British court terms as illegal move to drop Saudi arms probeApril 10th, 2008 - 10:47 pm ICT by admin
London, April 10 (DPA) A British court ruled Thursday that a government-backed decision to drop a corruption inquiry into a multi-billion arms deal with Saudi Arabia in 2006 was unlawful. The High Court in London said that the Serious Fraud Office (SFO) acted unlawfully when it stopped the investigations into the 1985 Al-Yamamah arms deal totalling 43 billion pounds ($85.2 billion).
“No-one, whether within this country or outside, is entitled to interfere with the course of our justice,” the judges ruled.
But the two judges did not specify whether the fraud probe should be reopened, saying they would have to listen to further arguments from all sides concerned.
But anti-arms trade campaigners, who had brought the challenge, hailed the court ruling as a “landmark victory” and called for the SFO investigations to be reopened “immediately”.
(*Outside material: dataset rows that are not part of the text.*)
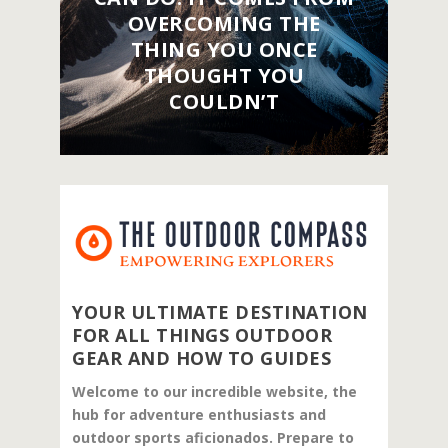
OVERCOMING THE
THING YOU ONCE
THOUGHT YOU
COULDN’T
YOUR ULTIMATE DESTINATION
FOR ALL THINGS OUTDOOR
GEAR AND HOW TO GUIDES
Welcome to our incredible website, the
hub for adventure enthusiasts and
outdoor sports aficionados. Prepare to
Leading British defence contractor BAE Systems had been accused of making illegal payments to Saudi officials over the contract, but the firm maintained it acted in accordance with the law.
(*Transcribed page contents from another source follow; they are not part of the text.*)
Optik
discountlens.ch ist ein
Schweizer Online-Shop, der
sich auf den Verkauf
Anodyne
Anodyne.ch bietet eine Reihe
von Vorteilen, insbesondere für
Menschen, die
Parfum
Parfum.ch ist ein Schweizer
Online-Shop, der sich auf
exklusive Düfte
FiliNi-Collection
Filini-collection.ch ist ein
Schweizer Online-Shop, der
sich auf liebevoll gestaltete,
“The case was between to campaign groups and the director of the SFO. It concerned the legality of a decision made by the director of the SFO. BAE Systems played no part in that decision,” a statement from the arms company said.
BAE has always insisted that the Al-Yamamah deal was signed between the governments of Saudi Arabia and Britain, implying that responsibility for alleged bribery payments also fell to the government.
The SFO, the watchdog for the City, London’s financial district, said it was “carefully” considering the implications of the judgement, but had no further comment to make.
At the time the investigations were halted, the SFO said continuation of the probe would undermine Britain’s national security.
It was a view echoed by the then Labour government of Tony Blair, which was widely seen as having ordered the end of the investigations.
Thursday’s High Court verdict represents a major victory for campaign groups who had brought the challenge, Corner House and the Campaign Against Arms Trade (CATT).
CATT in particular had argued that the decision was illegal under an international anti-bribery convention.
The Paris-based Organization for Economic Co-Operation and Development (OECD) said last month it was launching its own investigation into the decision to drop the SFO inquiry.
Blair said at the time that the Saudis had privately threatened to suspend anti-terrorism cooperation if the investigations were not stopped. He also argued that British jobs would be at stake.
Saudi Arabia was also reported to have threatened to cancel a further deal with BEA to supply it with Eurofighter Typhoon aircraft and withdraw diplomatic cooperation.
The Al-Yamamah deal, which goes back to the Conservative government of Margaret Thatcher, provided for the supply of Tornado and Hawk jets plus other military equipment.